Wednesday 1 August 2007

Thought on the 'function' of painting.

Last night I realised that romantic idealism has for a number of years hindered my views on the approach a painting needs to take in order to fulfill its function. My end goes, primarily, are the same as they always have been. It is the means by which I beleive we get a viewer there which has changed.

I believed that beauty could be enough. That it could provide a temporary release from reality, acting as some kind of antidote, the very antithesis to the everyday. Such an approach actually perpetuates the problem. It ends up discovering a decorative aesthetic which at most provides a brief and pleasant distraction. It becomes another empty glimpse in what is generally a fast paced life without time or attention given to anything. We cannot aloow paintings role to be merely an empty vessel of sensation.

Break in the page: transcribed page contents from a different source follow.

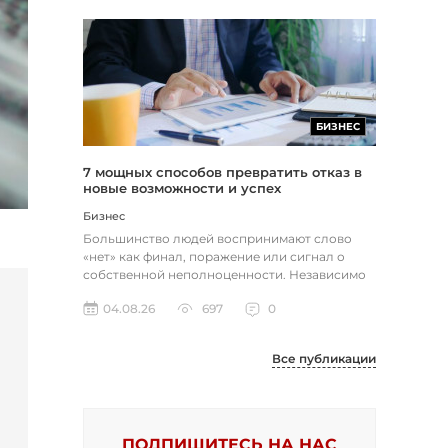
БИЗНЕС
7 мощных способов превратить отказ в
новые возможности и успех
Бизнес
Большинство людей воспринимают слово
«нет» как финал, поражение или сигнал о
собственной неполноценности. Независимо
от того, о чем идет речь — отклон...
04.08.26
697
0
Все публикации
ПОДПИШИТЕСЬ НА НАС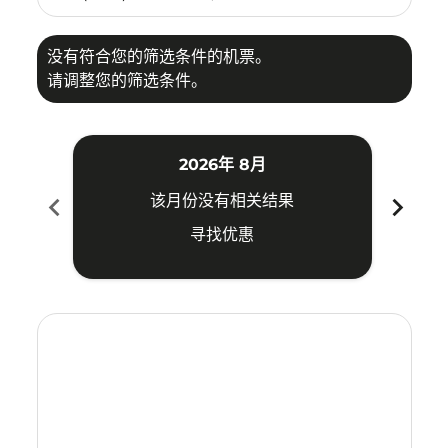
没有符合您的筛选条件的机票。
请调整您的筛选条件。
2026年 8月
chevron_left
chevron_right
该月份没有相关结果
寻找优惠
Displaying fares for 八月-2026
KUL–SUB: cmp-view-offers-disclaimer. 寻找优惠
KUL–SUB: cmp-view-offers-disclaimer. 寻找优惠
KUL–SUB: cmp-view-offers-disclaimer. 寻
KUL–SUB: cmp-view-offers-disclaime
KUL–SUB: cmp-view-offers-discla
KUL–SUB: cmp-view-offers-di
KUL–SUB: cmp-view-offer
KUL–SUB: cmp-view-of
KUL–SUB: cmp-vie
KUL–SUB: cmp
KUL–SUB:
KUL–S
K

We need to be more aggresive. Painting needs to provide an interuption. It needs to disrupt from the monotony of tangible reality. I am not talking shock or sensation. im talking about something more subtle but which holds someone for longer than a split second of admiration. It needs to make them want to dig deeper, to look longer. Only then can any windows to a deeper experience be opened. Only then can any sensation or aesthetic become more than a pictureque glimpse. We need to make them questions themselves, the paintings, their relation tot he painting. It needs to be excessable but frustratingly never a clsoed door, to keep posing visual and philosophical potential which they don't fully feel they can get to the bottom of. It needs to alst and then stay with them.

All very obvious, but something I have been ignoring.